Exercise objective: Start with the first line of the records below. Output each line exactly, ending with the one that contains "by Muhammad Mujibur Rahman.".

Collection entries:
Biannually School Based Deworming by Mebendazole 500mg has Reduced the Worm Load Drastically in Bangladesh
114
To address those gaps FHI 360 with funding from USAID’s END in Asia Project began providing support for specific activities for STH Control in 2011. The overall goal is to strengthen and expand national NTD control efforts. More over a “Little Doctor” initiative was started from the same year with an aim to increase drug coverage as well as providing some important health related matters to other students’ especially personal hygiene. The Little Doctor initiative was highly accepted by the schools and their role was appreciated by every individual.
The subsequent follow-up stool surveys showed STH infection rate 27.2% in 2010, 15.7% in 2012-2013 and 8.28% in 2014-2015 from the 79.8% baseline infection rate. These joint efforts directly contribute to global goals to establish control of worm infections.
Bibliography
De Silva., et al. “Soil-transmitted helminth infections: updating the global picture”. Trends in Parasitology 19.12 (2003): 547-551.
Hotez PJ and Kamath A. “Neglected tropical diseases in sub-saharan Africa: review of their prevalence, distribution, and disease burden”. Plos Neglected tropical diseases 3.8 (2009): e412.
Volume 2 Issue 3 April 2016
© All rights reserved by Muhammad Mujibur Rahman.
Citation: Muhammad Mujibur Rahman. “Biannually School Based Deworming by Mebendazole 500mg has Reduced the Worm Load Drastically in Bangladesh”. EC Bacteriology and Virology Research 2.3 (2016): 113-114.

Expected answer:
Biannually School Based Deworming by Mebendazole 500mg has Reduced the Worm Load Drastically in Bangladesh
114
To address those gaps FHI 360 with funding from USAID’s END in Asia Project began providing support for specific activities for STH Control in 2011. The overall goal is to strengthen and expand national NTD control efforts. More over a “Little Doctor” initiative was started from the same year with an aim to increase drug coverage as well as providing some important health related matters to other students’ especially personal hygiene. The Little Doctor initiative was highly accepted by the schools and their role was appreciated by every individual.
The subsequent follow-up stool surveys showed STH infection rate 27.2% in 2010, 15.7% in 2012-2013 and 8.28% in 2014-2015 from the 79.8% baseline infection rate. These joint efforts directly contribute to global goals to establish control of worm infections.
Bibliography
De Silva., et al. “Soil-transmitted helminth infections: updating the global picture”. Trends in Parasitology 19.12 (2003): 547-551.
Hotez PJ and Kamath A. “Neglected tropical diseases in sub-saharan Africa: review of their prevalence, distribution, and disease burden”. Plos Neglected tropical diseases 3.8 (2009): e412.
Volume 2 Issue 3 April 2016
© All rights reserved by Muhammad Mujibur Rahman.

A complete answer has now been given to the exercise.